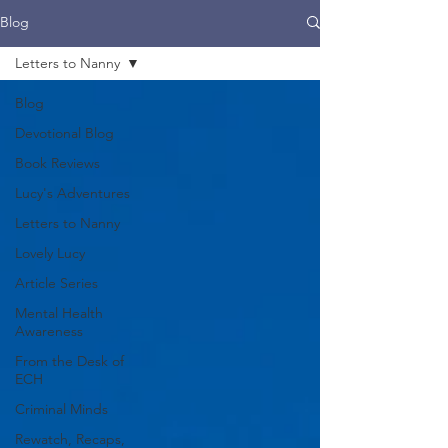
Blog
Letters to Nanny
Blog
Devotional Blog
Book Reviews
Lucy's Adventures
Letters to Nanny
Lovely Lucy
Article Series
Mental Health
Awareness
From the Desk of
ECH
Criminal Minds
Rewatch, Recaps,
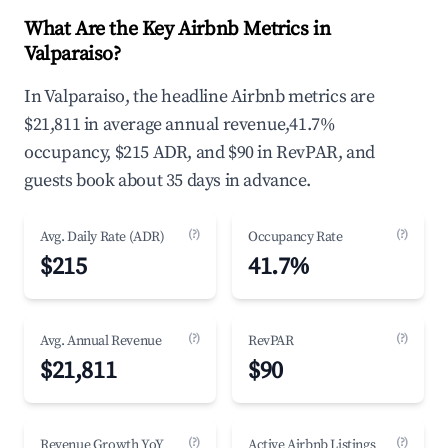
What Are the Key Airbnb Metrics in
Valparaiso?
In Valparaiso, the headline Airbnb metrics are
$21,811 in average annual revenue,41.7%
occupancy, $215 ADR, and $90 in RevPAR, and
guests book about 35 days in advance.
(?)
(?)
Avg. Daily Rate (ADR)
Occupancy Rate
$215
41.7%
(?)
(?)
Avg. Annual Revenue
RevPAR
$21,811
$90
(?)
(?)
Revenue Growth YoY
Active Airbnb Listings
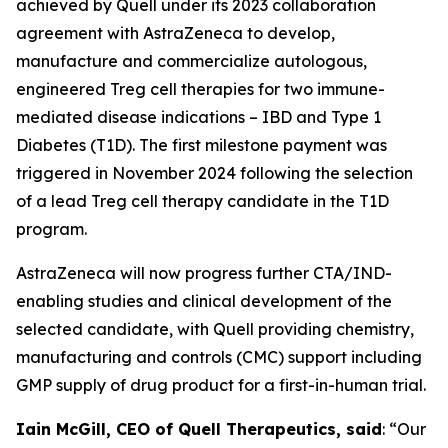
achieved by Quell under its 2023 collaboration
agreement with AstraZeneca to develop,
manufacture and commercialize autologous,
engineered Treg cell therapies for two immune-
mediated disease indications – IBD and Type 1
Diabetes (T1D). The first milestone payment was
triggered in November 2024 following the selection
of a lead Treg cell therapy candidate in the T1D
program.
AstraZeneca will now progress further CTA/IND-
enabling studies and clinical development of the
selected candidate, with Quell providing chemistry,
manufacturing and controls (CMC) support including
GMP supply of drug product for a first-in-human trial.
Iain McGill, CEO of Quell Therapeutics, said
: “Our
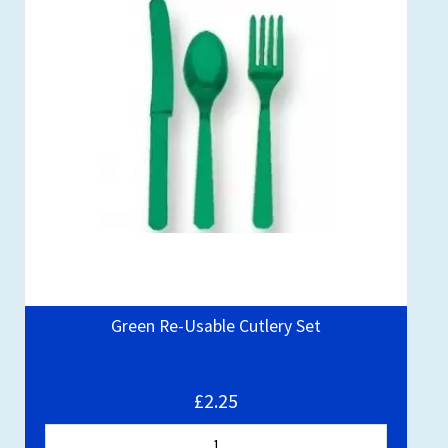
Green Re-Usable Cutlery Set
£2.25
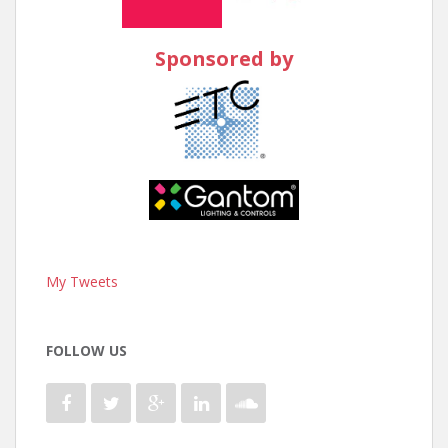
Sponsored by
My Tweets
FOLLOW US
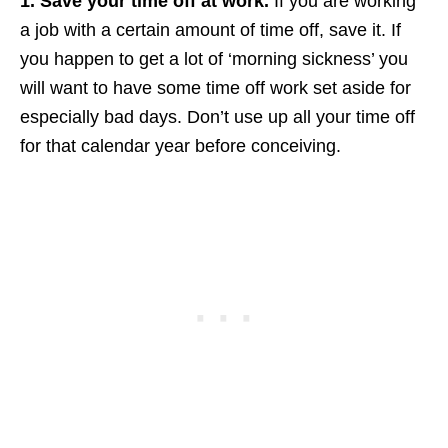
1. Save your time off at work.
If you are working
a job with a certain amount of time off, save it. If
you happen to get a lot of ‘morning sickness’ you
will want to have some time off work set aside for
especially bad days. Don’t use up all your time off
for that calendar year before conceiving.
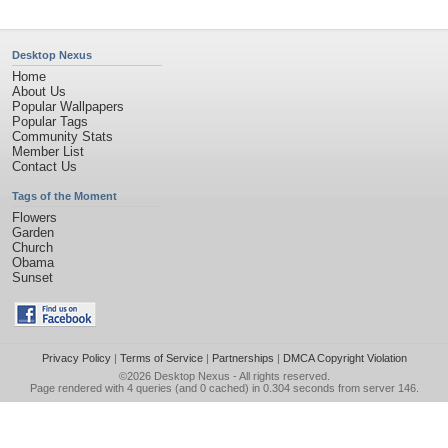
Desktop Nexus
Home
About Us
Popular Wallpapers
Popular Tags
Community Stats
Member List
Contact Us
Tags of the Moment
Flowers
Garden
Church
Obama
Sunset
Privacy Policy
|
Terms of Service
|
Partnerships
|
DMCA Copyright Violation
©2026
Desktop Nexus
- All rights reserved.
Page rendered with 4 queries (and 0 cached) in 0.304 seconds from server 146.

TASK STATEMENT – Matching lines for the string "will": count them across the listing and reply with the number alone.

RESULT BELOW – 2